Risk Assessment: F-TAC (Private Credit)

Asset class: Private Credit Fund

What are Private Credit Funds?

Private credit funds are investment vehicles that lend directly to borrowers—such as small businesses, real estate developers, and fintech lenders—outside of the traditional banking system. As part of the rapidly growing private debt market, these funds aim to generate high single- to low double-digit annual returns while maintaining lower volatility than public markets. They achieve this by financing niche, underbanked sectors, capturing credit and illiquidity premiums, building diversified portfolios of short- to medium-duration loans, and actively managing risk through rigorous underwriting and oversight. In doing so, private credit funds fill the financing gap left by banks and offer investors a stable, income-generating, and uncorrelated asset class—particularly valuable during times of macroeconomic uncertainty.

Read our full Private Credit Funds Primer for a detailed walkthrough of how they work, risks, examples, and trusted learning resources.

We have evaluated several credit funds, which fit into two general categories:

  • Tier 1 Private Credit Platforms
    Fund/Manager // Focus // Typical Returns
    Oaktree Capital // Broad private lending, distressed debt // 8–15%
    Apollo (MidCap) // Direct lending, middle-market // 7–12%
    Ares Management // Direct lending, real estate credit // 7–13%
    Blackstone Credit // Large-scale corporate private credit // 6–11%
    Blue Owl Capital // Tech-enabled lending (e.g. Owl Rock) // 8–12%

These are large, sometimes slower-moving and less flexible than other credit funds, but

robust.

  • Agile or Niche Credit Managers
    Fund/Manager // Focus // Typical Returns
    Fasanara Capital // Receivables, consumer credit, fintech // 10–15%
    Cauris // Emerging market fintech lending // 12–16%
    Harmonic Fund Services // Marketplace lending, invoice finance // 8–14%

These are more flexible credit managers who can be more receptive to the needs of Noon and our users.

As we have needs for a product with more flexibility than traditional private credit funds, we have opened discussions with several of the more agile parties in this space, and secured an exciting deployment opportunity for Noon.

Asset: Fasanara Tactical Credit Credit (F-TAC)

F-TAC represents Noon Capital’s entry into private credit, an increasingly popular asset class driven by strong institutional demand for yield, limited correlation to public markets, and low volatility. F-TAC (Fasanara Tactical Credit) is a multi-asset, unconstrained private credit strategy that targets globally diversified short-duration opportunities across trade receivables, consumer lending, real estate-backed debt, and other niche credit markets. With strong historical performance and a robust underwriting framework, F-TAC is a natural next step as we scale our yield strategies while preserving downside protection. F-TAC offers Noon Capital holders 100% positive months, sub-1% volatility, and more than 2× outperformance versus the Bloomberg US High Yield Index since launch, with near-zero correlation to crypto or public markets.

[DATA UNDER STUDY]
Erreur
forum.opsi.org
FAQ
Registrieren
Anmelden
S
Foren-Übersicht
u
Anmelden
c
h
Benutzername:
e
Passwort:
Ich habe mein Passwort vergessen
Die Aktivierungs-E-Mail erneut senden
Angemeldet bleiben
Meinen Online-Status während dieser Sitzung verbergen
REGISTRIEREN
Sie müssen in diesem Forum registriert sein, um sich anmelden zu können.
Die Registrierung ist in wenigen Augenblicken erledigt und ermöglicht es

[TASK PROMPT]
Print the F-TAC risk assessment word for word from "As we have needs" up to and including "opportunity for Noon.". The items above are separate material and not part of the F-TAC risk assessment.

[ANSWER BOX]
As we have needs for a product with more flexibility than traditional private credit funds, we have opened discussions with several of the more agile parties in this space, and secured an exciting deployment opportunity for Noon.